Originally Posted by Esme61
Think you only tick one box- we went on sponsorship as it seemed easier to prove than getting proof how you got your money, proof of house ownership etc, sponsorship our daughter filled the form in NZ and sent me that with the required proof. Only the EOI goes to New Zealand - we sent ours tracked Royal Mail cost about £7.50, post seems to be quick at mo as I sent a small parcel to Auckland Saturday and it arrived their Thursday. Rest of the application goes to London. You only get the EOI paperwork bk when the ITA comes back-they email you to say the EOI has been received. Hope my replies are making sense!
Perfect sense - thanks.

Picture is becoming clearer as I work my way through it.

Proving that you have adequate use of English is interesting.

"Showing that you have an English-speaking
background
To show that you have an English-speaking background
you must show us evidence that you completed:
• all your primary education, and at least three years of
your secondary education, at a school or schools that
taught in English, or
• at least five years of your secondary education at a
school or schools that taught in English, or
• a course taught in English that took at least
three years and led to a tertiary qualification"

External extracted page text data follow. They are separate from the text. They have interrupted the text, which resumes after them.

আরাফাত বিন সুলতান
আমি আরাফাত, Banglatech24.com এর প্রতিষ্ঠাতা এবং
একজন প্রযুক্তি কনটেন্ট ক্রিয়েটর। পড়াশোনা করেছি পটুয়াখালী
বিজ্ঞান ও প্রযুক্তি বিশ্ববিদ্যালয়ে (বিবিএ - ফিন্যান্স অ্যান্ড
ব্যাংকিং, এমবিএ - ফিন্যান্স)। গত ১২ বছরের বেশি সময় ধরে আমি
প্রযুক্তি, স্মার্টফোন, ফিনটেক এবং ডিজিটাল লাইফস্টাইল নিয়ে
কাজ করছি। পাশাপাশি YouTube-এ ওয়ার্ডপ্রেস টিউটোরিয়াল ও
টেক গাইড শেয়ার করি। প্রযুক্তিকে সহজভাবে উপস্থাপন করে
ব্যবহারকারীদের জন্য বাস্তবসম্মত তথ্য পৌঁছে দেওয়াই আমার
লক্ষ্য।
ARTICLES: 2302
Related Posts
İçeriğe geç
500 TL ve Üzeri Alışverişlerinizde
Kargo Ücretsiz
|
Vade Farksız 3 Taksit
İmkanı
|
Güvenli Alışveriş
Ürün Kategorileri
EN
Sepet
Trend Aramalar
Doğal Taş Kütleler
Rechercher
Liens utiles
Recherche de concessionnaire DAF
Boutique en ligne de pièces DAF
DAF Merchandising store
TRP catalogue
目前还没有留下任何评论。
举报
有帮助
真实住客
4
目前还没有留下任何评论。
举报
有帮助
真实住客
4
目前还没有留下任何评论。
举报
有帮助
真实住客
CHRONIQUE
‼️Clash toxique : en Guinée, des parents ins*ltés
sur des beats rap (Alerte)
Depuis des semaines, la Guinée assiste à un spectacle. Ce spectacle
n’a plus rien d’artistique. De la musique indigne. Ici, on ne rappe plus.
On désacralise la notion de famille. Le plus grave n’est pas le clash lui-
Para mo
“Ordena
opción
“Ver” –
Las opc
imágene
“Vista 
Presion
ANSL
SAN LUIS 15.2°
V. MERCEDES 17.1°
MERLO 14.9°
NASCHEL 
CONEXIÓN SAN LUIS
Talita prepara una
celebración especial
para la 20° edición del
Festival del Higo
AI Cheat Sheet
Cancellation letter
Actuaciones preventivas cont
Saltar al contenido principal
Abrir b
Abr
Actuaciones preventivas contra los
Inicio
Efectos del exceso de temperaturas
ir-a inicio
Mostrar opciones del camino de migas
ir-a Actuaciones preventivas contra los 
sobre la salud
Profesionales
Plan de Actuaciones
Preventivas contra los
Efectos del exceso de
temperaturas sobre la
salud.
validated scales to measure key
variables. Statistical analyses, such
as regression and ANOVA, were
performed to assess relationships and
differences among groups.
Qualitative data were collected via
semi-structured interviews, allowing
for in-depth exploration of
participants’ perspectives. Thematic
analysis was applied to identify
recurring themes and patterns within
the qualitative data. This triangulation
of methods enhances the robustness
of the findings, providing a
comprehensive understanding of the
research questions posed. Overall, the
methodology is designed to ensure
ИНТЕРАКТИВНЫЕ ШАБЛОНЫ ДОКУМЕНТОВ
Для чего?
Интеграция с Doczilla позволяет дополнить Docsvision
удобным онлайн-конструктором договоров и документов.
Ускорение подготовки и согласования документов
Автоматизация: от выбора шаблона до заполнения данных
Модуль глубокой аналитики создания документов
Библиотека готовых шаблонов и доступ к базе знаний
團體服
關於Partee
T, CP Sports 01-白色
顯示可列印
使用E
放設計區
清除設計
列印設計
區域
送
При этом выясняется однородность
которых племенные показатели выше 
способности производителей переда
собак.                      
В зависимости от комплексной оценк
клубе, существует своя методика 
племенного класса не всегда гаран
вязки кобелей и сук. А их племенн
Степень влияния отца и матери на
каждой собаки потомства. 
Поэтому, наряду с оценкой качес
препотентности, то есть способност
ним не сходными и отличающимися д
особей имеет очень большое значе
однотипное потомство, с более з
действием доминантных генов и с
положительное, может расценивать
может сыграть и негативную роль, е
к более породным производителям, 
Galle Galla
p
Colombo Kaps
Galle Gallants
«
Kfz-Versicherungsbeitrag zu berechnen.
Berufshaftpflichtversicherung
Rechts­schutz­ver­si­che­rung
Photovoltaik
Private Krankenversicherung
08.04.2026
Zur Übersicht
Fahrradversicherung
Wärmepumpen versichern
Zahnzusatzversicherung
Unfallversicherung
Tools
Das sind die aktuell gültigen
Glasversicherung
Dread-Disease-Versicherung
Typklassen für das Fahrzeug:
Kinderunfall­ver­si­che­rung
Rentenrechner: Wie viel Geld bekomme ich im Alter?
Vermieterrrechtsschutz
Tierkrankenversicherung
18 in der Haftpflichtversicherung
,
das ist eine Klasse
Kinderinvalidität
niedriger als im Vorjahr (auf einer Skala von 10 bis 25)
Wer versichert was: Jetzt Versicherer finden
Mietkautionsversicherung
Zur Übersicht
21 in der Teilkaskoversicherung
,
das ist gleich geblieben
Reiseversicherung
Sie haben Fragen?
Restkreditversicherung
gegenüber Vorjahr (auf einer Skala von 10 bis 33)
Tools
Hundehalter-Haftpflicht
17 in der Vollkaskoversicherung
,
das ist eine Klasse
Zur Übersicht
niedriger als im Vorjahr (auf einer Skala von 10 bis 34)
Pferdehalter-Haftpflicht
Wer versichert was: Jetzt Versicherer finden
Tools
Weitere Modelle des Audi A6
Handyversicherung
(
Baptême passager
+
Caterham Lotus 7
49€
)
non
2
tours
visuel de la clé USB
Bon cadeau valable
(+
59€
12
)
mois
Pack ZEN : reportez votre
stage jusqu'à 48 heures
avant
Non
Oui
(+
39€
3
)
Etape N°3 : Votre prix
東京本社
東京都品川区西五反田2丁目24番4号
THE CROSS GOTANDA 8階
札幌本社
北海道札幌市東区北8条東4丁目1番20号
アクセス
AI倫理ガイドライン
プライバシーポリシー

Although the response "Hang on, I was born in the UK and have lived there all my life" may cover this, how do you prove it?

Off the top of my head (shiny) I can't think of any evidence I have to hand which can prove which schools I attended. I may (with archaeological levels of excavation) be able to locate my GCSE certificates but I am not sure that this proves that I was studying at a school that taught in English at a secondary level for 5 years.

Anyone who did not progress beyond 'O' Levels (back in the day) would not have an A level in English nor any Tertiary education.

Practically it shouldn't be a problem, as I spikz Unglisk lake wot evrwun elz duz it's just the interesting question of how I prove it to fit in with the rules.

How do you prove that you lived in the UK all your life and were educated there if you didn't keep all your certificates?

At least the migration web site is up again

I know I'm being picky, it just that I thought "Hang on, it's obvious" followed by "O.K. how do I prove it". Birth certificate and current passport show born in UK and current UK national, but the intervening period????

Last edited by MrsFychan; Feb 21st 2016 at 5:50 pm.